• **SELECTED EXTRACT**

_____

Zhou Shuguang, aka "Zola," reports that he is home safe in Changsha after being detained in Shenyang, interrogated, made to write detailed reports on everybody he met and everything since arriving in Shenyang to blog about the Yilishen "ant-farmer" protests, had his ID and money confiscated (correction: the ID was retunred), punched around the head and neck a little when he objected to being forced to return by air (and pay for his own ticket) rather than travel by train, and then escorted by two state security police on the plane back to Changsha. He has been told not to go far, that they hope he will focus on his vegetable-selling business, and to report to the local police if he needs to go anywhere.
Also known as the "nailhouse blogger," Zhou has been celebrated in the media and around the blogosphere since he led the effort by bloggers to cover the story of a couple resisting eviction by real-estate developers in Chongqing despite government efforts to stop media coverage of the issue. Since then he has come under fire for accepting money to blog about other people's eviction problems, among other things. He has also blogged from the anti-chemical plant demonstrations in Xiamen last March and even from the July 1st pro-democracy rally in Hong Kong. At the Chinese Blogger Conference last month in Beijing, he declared his intention to stop blogging and return to his home in Changsha, and to his old job as a vegetable-seller. But its hard to stop once you get the blogging bug. As the Shenyang ant-farmer protests began to heat up in late November, and as a media blackout quickly followed, his fans urged him to go investigate what was going on up there. So he bought himself a hard seat train ticket to Shenyang and arranged to meet up with a local blogger on the other end.
Zhou arrived in Shenyang last Friday November 30th, and managed to publish two blog posts (here and here) before he was detained on December 3rd. Upon returning home he sent a message out on Twitter that he was ok, but that Twitter account appears to have been taken down. Zhou wrote an extremely detailed blog post about his entire trip and detention/interrogation experience. I hope somebody will translate it in full. In addition to going through his computer, cellphone, and other equipment and getting a full record of everybody he had been communicating with, security agents wanted to know his motivations for going to Shenyang to blog about a sensitive issue. Zhou said he had two motives: curiosity about a sensitive topic in the news, and desire to sell advertising. The cops also wanted an explanation about a blog post Zhou wrote at the beginning of the year titled "Against the communist party, against one-party dictatorship." (Zhou's blog is hosted outside of China, because his original blog hosted inside of China was subject to censorship.) The security agents in Shenyang kept him up all night - with a few short nap breaks - questioning him and making him write his reports and confessions. He describes in great detail what they gave him to eat and when.

_____

(Stored data entries)
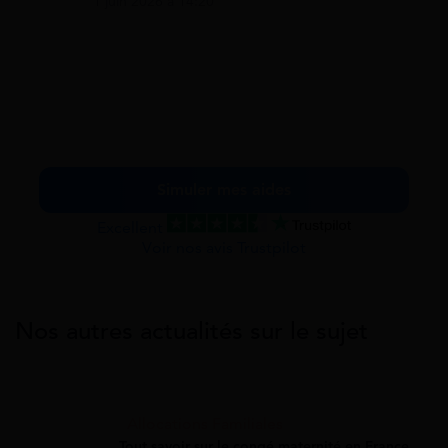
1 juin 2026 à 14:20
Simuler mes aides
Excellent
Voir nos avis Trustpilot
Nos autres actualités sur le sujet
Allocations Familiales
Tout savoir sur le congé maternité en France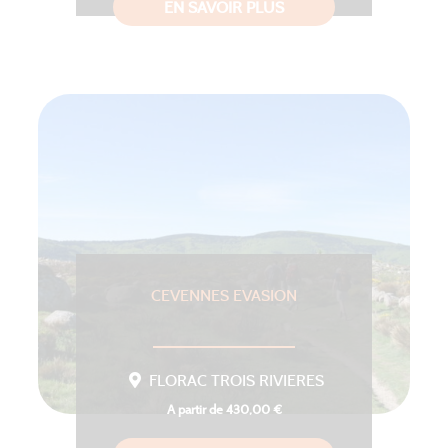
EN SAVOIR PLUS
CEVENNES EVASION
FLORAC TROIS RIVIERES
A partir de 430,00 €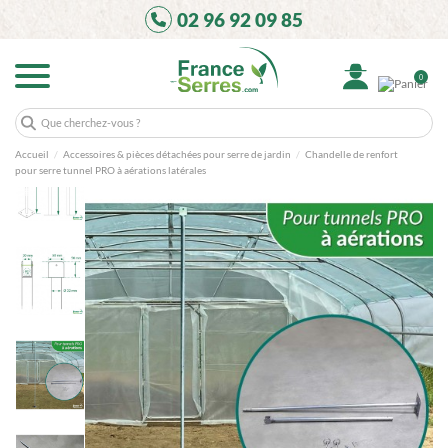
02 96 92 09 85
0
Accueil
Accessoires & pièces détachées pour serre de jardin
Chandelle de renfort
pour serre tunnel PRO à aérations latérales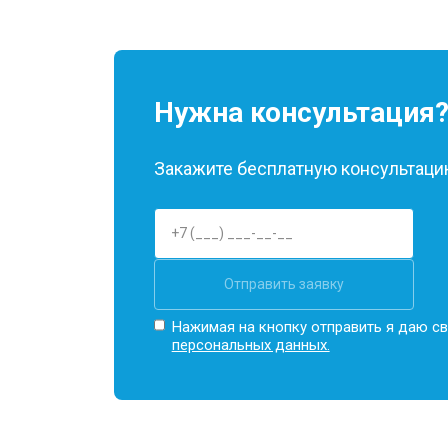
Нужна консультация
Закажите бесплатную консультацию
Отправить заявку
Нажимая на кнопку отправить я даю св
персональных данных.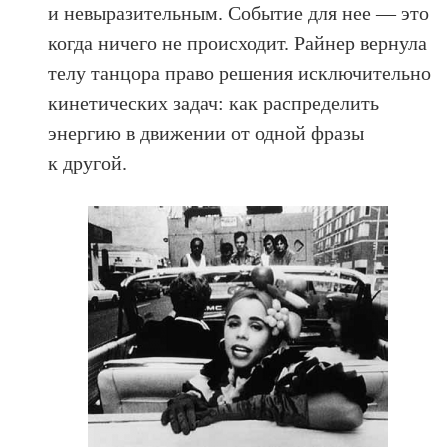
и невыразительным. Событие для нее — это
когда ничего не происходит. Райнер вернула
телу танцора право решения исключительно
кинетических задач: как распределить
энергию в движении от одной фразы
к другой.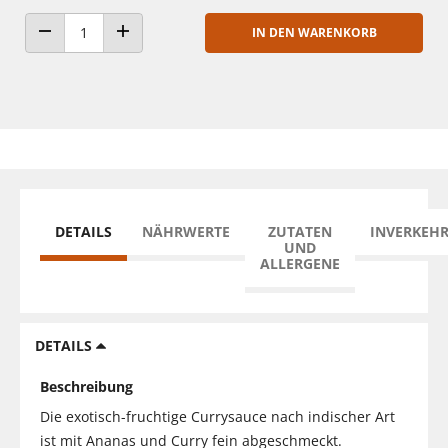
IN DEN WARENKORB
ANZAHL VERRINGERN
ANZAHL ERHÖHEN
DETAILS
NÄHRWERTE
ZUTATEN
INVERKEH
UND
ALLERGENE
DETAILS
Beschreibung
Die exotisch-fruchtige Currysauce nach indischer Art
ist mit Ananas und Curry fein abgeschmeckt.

_____

• **STUDY QUESTIONS**
- A) According to the post about Zhou Shuguang's detention, on what date was he detained in Shenyang?
- B) From the post about Zhou Shuguang's detention, reproduce the passage starting with "Zhou Shuguang, aka" and going on through "to go anywhere.".

• **RESPONSES TO THE TASKS**
- A) December 3rd.

- B)
Zhou Shuguang, aka "Zola," reports that he is home safe in Changsha after being detained in Shenyang, interrogated, made to write detailed reports on everybody he met and everything since arriving in Shenyang to blog about the Yilishen "ant-farmer" protests, had his ID and money confiscated (correction: the ID was retunred), punched around the head and neck a little when he objected to being forced to return by air (and pay for his own ticket) rather than travel by train, and then escorted by two state security police on the plane back to Changsha. He has been told not to go far, that they hope he will focus on his vegetable-selling business, and to report to the local police if he needs to go anywhere.